Notepad...well, you *could* use it as a text editor. There are better text editors for programmers, though. Notepad++ (http://notepad-plus-plus.org/) and Notepad2 (http://www.flos-freeware.ch/notepad2.html) are free Windows choices. I use a shareware editor, TextPad. (free to try, US$27 to buy, nice features, but does not handle Unicode, google it. )
But...
I mostly use those for Python and small Java progs. For C and C++, I almost always use an Integrated Development Environment (IDE), mostly for the built-in debugger. For Windows-only, I use Visual C++. The Express versions have nearly all the C/C++ tools from the full version (no icon editor, win32 target only). Don't worry about 32-bit vs 64-bit mode yet...just learn the C first. For pure C++ with no Windows extras, be sure to start every project as an Empty Project, and not a Console Application or Win32 Application. (http://www.microsoft.com/visualstudio/en-us/products/2010-editions/express)
For anything that might run anyplace else, I use Code::Blocks as an IDE and GNU C/C++ compilers. I recommend the MinGW port of the GNU tools. You can get both in a bundle, I think, but I think it's best to install separately...MinGW first, then Code::Blocks. You can also use Eclipse or NetBeans with GNU tools, including MinGW on windows. One thing missing from the C::B editor, though, is a good source code reformatter. There's a very basic one that will be alien to most C/C++ programmers. (I keep putting off writing one...I wonder for how long?)

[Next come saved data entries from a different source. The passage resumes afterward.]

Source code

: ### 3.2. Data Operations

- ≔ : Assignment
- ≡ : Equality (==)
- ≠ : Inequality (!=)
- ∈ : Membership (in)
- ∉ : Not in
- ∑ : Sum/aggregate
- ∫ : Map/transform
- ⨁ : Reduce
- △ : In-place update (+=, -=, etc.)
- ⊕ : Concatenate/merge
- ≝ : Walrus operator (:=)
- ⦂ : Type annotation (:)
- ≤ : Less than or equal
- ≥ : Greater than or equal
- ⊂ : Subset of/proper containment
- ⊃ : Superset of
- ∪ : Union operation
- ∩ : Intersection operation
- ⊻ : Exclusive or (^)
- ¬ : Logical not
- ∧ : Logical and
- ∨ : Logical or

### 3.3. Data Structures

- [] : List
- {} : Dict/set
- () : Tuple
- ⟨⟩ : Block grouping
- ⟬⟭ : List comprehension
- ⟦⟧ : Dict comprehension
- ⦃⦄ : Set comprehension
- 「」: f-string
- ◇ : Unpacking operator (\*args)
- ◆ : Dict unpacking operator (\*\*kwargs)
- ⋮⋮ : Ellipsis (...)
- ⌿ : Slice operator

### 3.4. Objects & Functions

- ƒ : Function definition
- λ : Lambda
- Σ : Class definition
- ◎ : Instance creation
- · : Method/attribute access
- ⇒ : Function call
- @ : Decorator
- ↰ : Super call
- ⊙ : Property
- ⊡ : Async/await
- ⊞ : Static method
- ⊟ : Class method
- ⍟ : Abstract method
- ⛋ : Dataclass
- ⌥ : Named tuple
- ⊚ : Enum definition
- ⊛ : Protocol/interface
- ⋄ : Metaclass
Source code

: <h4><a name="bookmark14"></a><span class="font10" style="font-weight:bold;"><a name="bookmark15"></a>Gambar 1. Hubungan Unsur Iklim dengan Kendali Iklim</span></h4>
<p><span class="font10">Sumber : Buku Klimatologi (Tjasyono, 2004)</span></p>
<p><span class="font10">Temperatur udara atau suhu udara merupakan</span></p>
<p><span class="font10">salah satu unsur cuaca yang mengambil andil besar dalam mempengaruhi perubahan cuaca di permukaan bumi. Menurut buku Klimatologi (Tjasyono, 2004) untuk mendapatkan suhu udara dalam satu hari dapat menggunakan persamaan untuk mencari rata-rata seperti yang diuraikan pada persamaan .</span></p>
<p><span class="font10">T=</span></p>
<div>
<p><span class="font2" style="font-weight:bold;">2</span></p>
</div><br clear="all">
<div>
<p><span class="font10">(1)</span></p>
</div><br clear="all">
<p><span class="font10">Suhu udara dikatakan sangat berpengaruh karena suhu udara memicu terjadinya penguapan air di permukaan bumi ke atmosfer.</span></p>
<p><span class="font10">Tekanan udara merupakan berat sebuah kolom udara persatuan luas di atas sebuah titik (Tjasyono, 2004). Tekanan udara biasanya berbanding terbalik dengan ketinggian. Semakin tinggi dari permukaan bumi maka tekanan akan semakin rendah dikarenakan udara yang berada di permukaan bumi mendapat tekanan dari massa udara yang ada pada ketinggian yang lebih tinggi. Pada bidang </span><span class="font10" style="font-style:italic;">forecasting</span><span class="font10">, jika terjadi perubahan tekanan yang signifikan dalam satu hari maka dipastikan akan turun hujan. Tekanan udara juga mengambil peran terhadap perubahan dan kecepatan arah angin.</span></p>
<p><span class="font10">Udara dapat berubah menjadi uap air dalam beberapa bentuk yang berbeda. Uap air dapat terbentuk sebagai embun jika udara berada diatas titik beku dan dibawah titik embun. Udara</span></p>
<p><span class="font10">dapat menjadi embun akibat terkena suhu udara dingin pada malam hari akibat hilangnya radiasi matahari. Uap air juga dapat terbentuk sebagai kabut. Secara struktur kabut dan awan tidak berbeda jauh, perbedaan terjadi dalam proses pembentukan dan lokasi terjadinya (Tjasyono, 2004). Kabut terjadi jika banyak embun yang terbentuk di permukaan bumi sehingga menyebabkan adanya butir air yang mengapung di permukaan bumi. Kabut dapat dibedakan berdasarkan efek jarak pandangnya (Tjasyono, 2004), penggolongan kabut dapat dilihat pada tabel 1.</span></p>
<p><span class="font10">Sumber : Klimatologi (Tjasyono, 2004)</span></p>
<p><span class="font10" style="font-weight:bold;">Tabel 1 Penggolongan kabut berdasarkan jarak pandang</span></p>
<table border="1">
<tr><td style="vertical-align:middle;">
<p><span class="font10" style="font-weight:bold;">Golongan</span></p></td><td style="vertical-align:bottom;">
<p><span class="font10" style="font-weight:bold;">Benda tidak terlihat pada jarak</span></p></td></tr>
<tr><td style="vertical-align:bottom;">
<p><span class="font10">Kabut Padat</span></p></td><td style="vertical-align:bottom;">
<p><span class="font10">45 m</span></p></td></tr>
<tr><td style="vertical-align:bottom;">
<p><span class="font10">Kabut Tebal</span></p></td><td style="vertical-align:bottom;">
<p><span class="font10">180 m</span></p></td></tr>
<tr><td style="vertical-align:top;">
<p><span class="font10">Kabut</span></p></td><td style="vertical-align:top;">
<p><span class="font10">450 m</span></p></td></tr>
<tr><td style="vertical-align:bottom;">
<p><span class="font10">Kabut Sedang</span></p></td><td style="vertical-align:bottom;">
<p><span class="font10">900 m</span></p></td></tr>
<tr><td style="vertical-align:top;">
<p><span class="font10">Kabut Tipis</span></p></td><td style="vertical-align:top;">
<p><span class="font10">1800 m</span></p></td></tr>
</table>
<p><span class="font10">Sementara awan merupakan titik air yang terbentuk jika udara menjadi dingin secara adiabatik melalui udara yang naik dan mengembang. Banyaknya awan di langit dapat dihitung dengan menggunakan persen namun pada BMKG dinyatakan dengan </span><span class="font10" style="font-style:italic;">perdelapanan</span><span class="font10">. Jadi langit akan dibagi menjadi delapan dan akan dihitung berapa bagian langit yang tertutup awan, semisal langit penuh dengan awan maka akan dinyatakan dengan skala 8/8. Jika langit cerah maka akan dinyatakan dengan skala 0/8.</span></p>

MinGW: http://www.mingw.org/wiki/Getting_Started
Code::Blocks: http://www.codeblocks.org/downloads/binaries
There is a MinGW-w64 project, generating 64-bit binaries, that claims to be stable at release 2.0, and also lists Code::Blocks as supported. (I haven't used it.) Unless you have a specific need for large memory support, I'd suggest sticking with the 32-bit model. That has the 64-bit data types, and runs on both 32 and 64-bit systems. A 64-bit binary only runs on 64-bit OSes.